_SUPPLIED PASSAGE:_
--
9. While hearing a petition challenging an action of an employer
under Rule 56(j) this Court cannot minutely re-examine the materials as an
Appellate Court and substitute its decision for that of the departmental
authorities. All that is required is for the employer to show that there has
been a fair assessment and fair consideration of the record. In my opinion,
counter-affidavit shows that there is a fair assessment and fair
consideration of the service record of the petitioner, and that too for a long
period of ten years, and in terms of the facts as available on record
including the fact that company was going into losses and was required to
take corrective steps, it cannot be said that action against the petitioner of
retiring him under Rule 56(j) is not in any manner malafide or illegal or
without any basis. At best there may be two views possible of a situation,
however, once two views are possible, this Court will not substitute its
views for that of the employer.
10(i). Counsel for the petitioner sought to place reliance upon the
judgment of the Supreme Court in the case of Pritam Singh Vs. Union of
India 2004 (8) SCALE 116 and which was argued for being read with
Rule 146 of the Rules of the respondent No.1/organization that once
disciplinary proceedings provided for compulsory retirement the normal
law with respect to compulsory retirement will apply, and petitioner‟s
punishment is vitiated as being disproportionate to the acts which are
alleged against him.
--
_WORK INSTRUCTIONS:_ Carry on the court judgment on compulsory retirement under Rule 56(j) from the point where it stops. The rows that follow play no part in the work here.
--
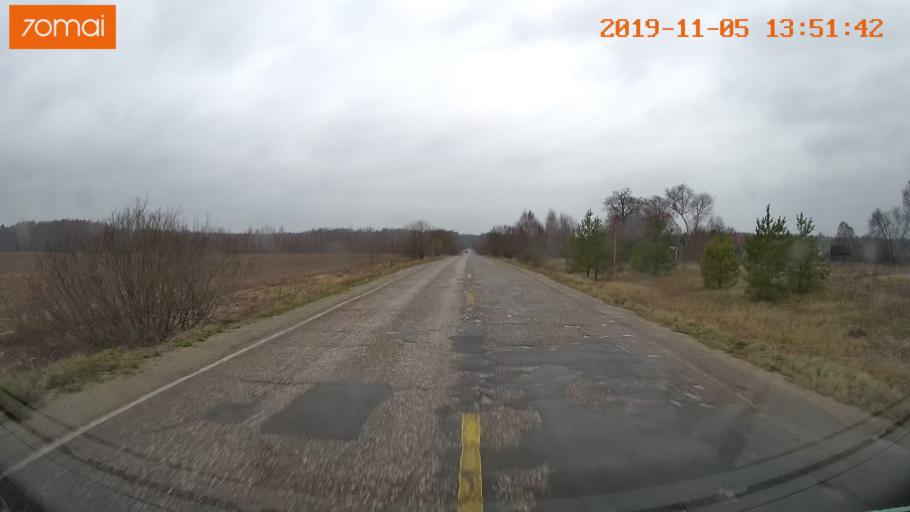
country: RU
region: Ivanovo
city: Kaminskiy
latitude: 57.0255
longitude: 41.3974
--
_WRITTEN ANSWER:_
(ii) In my opinion, the argument urged on behalf of the petitioner
is misconceived because imposition of a punishment order in disciplinary
proceedings of compulsory retirement is a totally separate issue than
compulsory retirement in terms of Rule FR56 (j) and which takes place
after a particular age. Comparison by the petitioner of the punishment
order by disciplinary authority of compulsory retirement with an action
under Rule FR 56(j) is in my opinion like comparing apples with oranges
and which cannot be done.
11. In view of the above, I do not find any reason to hold that
petitioner has made out a case for setting aside the impugned order dated
29.1.2001. I also do not find that petitioner has made any case of
malafides against him or lack of any basis/reason for setting aside the
impugned order passed under Rule FR56 (j).
12. Writ petition is therefore dismissed, leaving the parties to bear
their own costs.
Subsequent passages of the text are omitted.